The Difference Between Efficiency and Effectiveness

Business owners and managers can easily become confused on the difference between efficiency and effectiveness where efficiency is doing getting things right and effectiveness is doing the right things.

  • If you are effective and efficient – your business thrives.
  • If you are effective but inefficient – your business survives.
  • If you are efficient but ineffective – your business dies slowly.
  • If you are ineffective and inefficient – you go out of business quickly.

Marketing is all about being effective and doing the right things.

By understanding what it is that customers want and the areas where current solutions force customers to make compromises, you can

  1. Design a product or service that better matches their buying criteria.
  2. Design your communications to help prospective customers understand the extra benefits you offer.
  3. Design your business to deliver your promise consistently and at a low cost.

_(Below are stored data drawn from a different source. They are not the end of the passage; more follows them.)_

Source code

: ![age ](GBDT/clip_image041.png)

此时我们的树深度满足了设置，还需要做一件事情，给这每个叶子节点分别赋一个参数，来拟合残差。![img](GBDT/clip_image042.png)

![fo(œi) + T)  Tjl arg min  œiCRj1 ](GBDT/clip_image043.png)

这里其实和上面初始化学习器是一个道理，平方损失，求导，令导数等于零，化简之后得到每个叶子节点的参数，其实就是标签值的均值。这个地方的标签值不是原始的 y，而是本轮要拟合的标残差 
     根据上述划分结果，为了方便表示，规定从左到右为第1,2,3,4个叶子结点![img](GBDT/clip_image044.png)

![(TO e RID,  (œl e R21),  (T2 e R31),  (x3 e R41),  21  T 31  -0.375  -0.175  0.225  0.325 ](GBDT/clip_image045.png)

If there are mismatches between what you offer and what the customer wants, there are two consequences:

  1. Your product or service doesn’t meet the customer’s requirements and is rejected.
  2. Your product does much more than a customer wants, but because of all the costs associated with the extra features and benefits, there is a mismatch between the price you want to charge and the price the customer will pay. Effectively you are incurring costs that the customer won’t pay for.

The first causes an opportunity to be lost and a potential sale to be missed. The second means you are squeezed between low prices and high costs.

Because it is this important, marketing is not something that business owners should remain uncertain about.

Marketing is a major feature of my Eight Pillars Of Business Prosperity coaching model and it features in pillars 3 your market positioning, 4 how you generate leads, 5 how you convert leads to customers and 6 how you turn one time customers into frequent buyers.

Marketing is about communicating with your customers and potential customers but that is such a narrow definition and it explains why many small businesses have marketing problems. Those who do struggle focus on the impact marketing has on pillar 4 generating customers leads (and won’t do that well) and miss the benefits from pillars 3, 5 and 6.